My doctor has taken me off the cholesterol medicine and my sugar has improved. He probably will take me off the blood chemistry medicine, and with enough exercise and weight loss, off the BP meds.

Seems the cures were creating bigger health issues than they were treating.


Good response! I do think we over treat everything too much. There is a price to be paid with every drug you take. Nothing is a magic pill.

I am only for the use of psychiatric meds when there is known chemical imbalance. I speak from experience that hypochondriasis is a learned behavior. It happens for various reasons. Sometimes it is just a form of anxiety. You have anxiety and that's where it shows itself. Other times we get "health anxiety" (which to me seems to be the nicer way of saying you're a hypochondriac because there is too much scary information on the news, the internet, etc.

My first bout with this happened when I was about 8 years old and my best friends father, who had throat cancer, almost choked to death in front of me and had to be rushed to the hospital. I couldn't swallow well for awhile. Then there was some big news story about childhood leukemia when I was young and that freaked me out. Back then, there was no internet. Then I had some real health scares and would research medical encyclopedias at the library to calm my fears (which didn't work). Then one day, I actually GOT cancer.
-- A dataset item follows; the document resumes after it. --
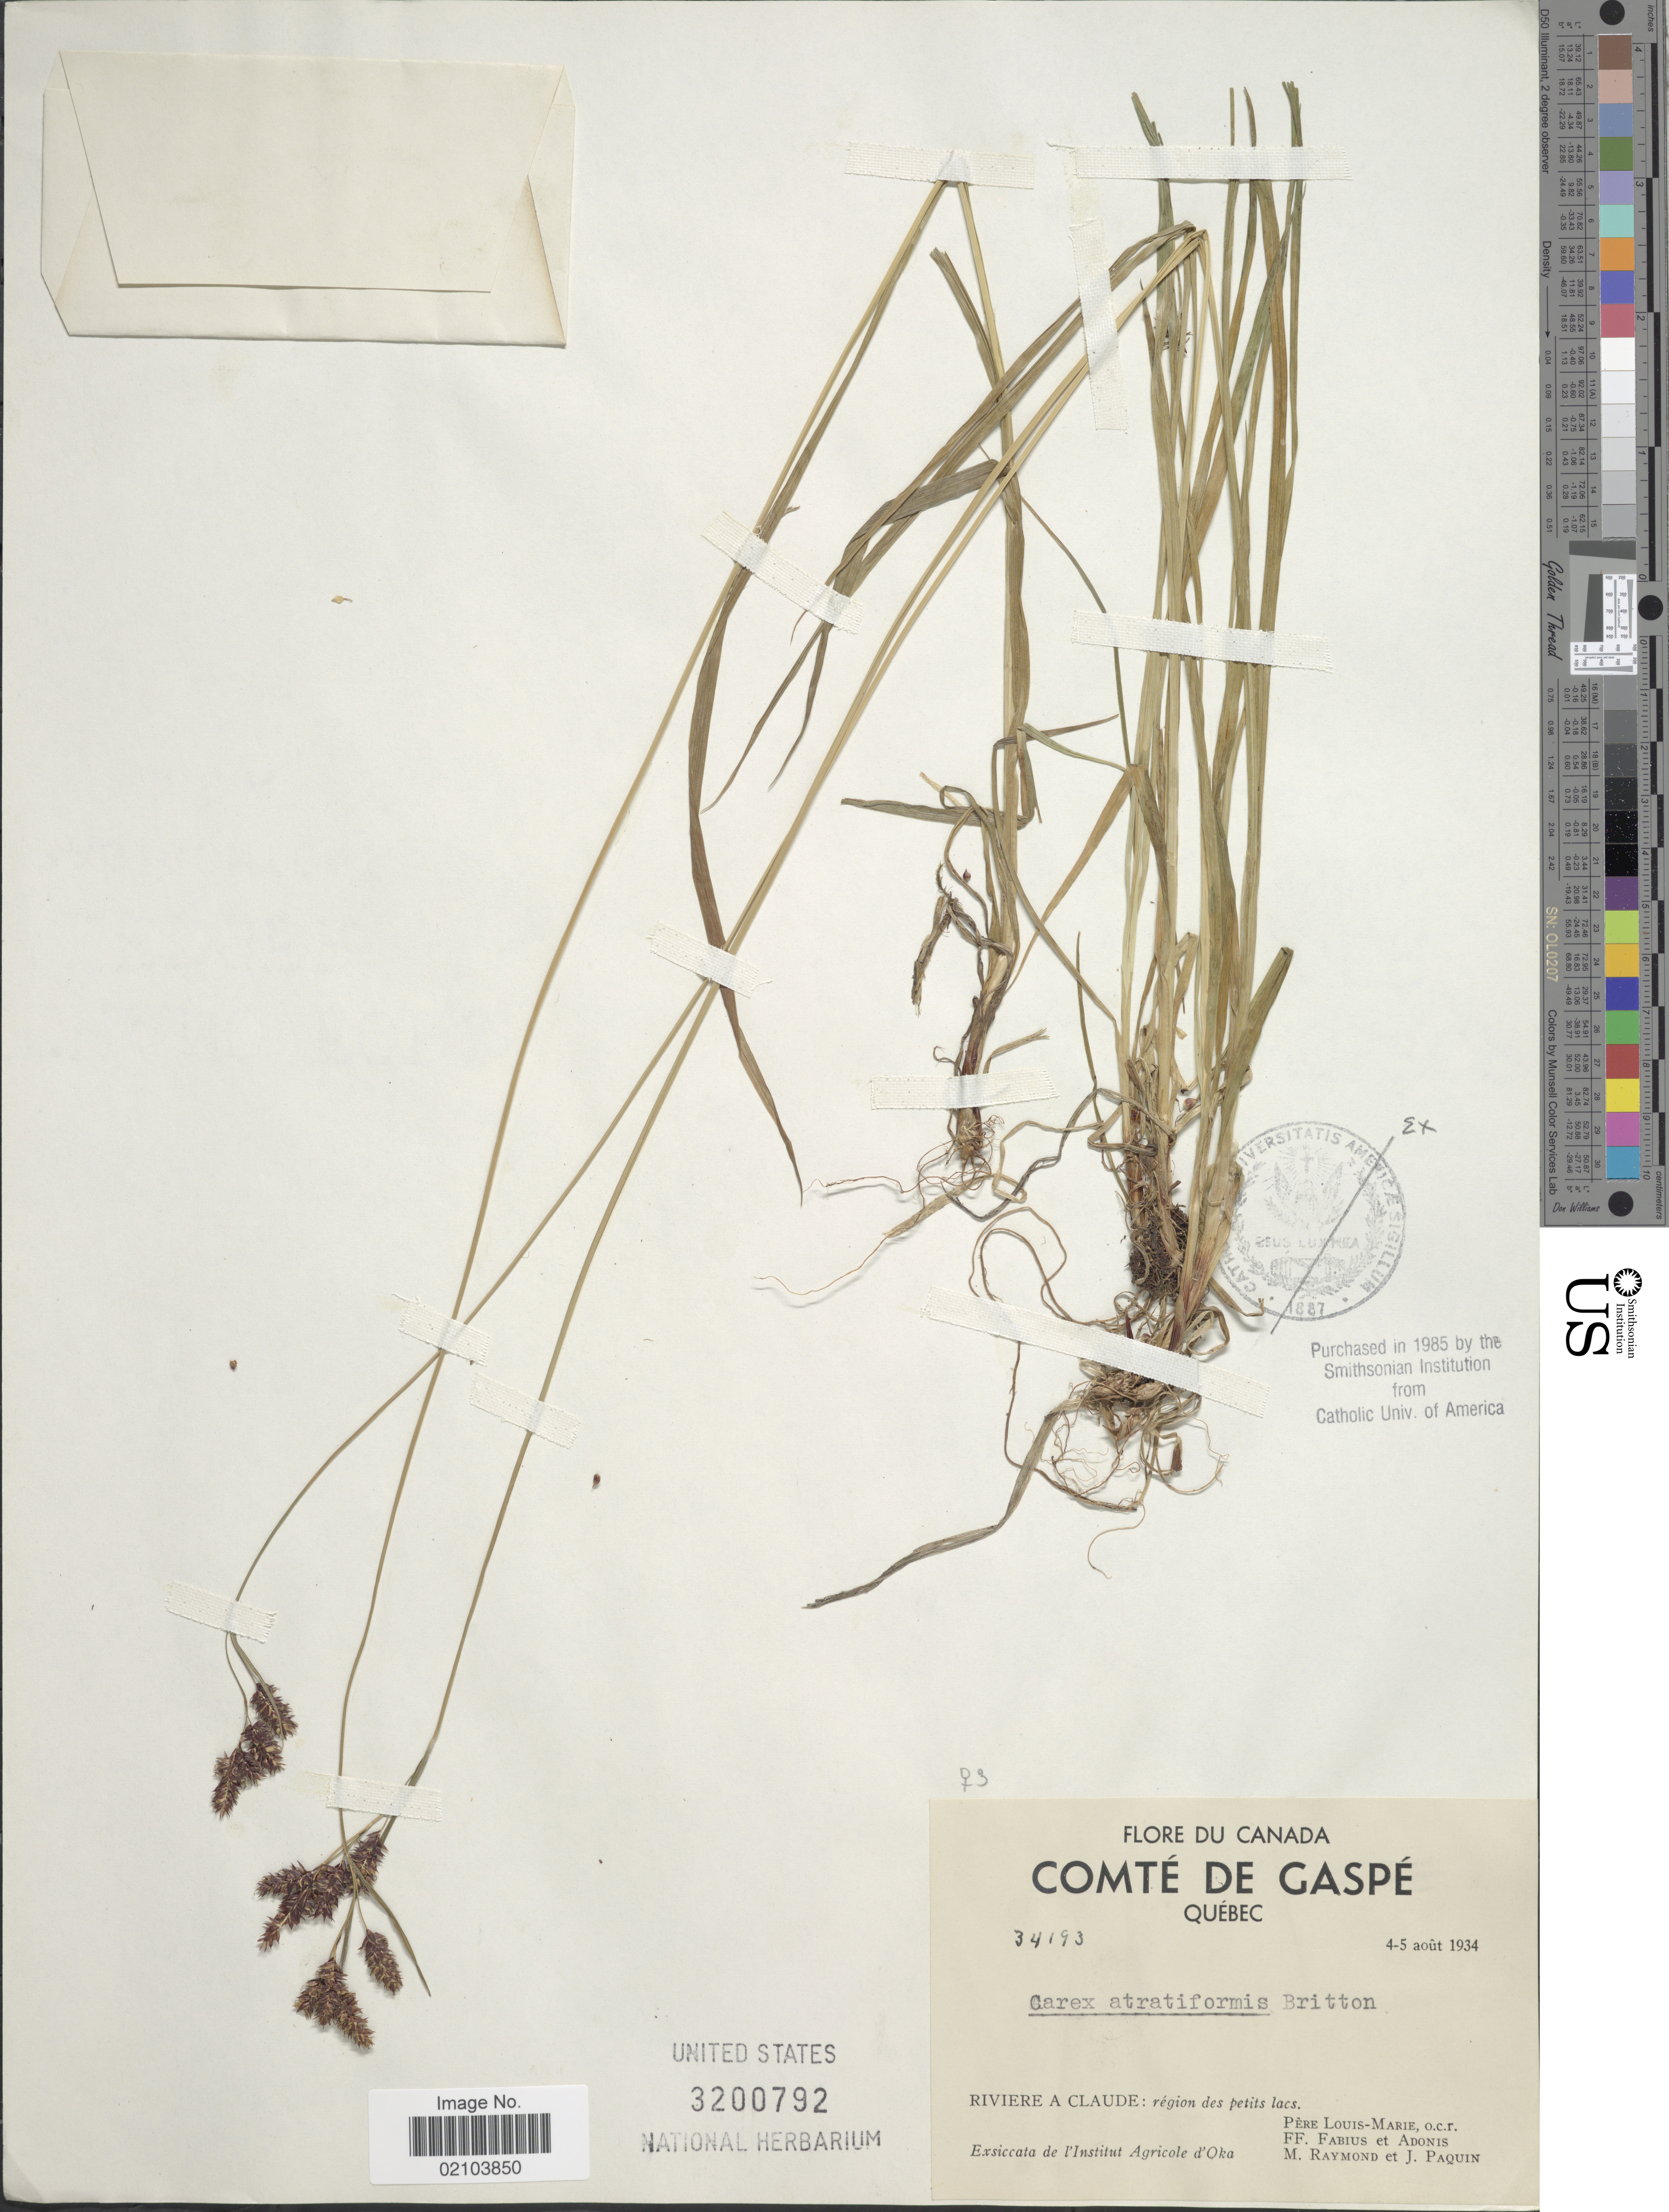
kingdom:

You know, that seemed to have cured the irrational part of my health worries. Make no mistake, I still get wound up about things that happen but it's more about real things, not what I think I might have.

What has worked for me is diet, exercise, staying off the internet and blogs about health (most are really backed up with good facts), not watching the news about weird illnesses, and staying away from doctors who are overzealous with lab tests and prescription pads.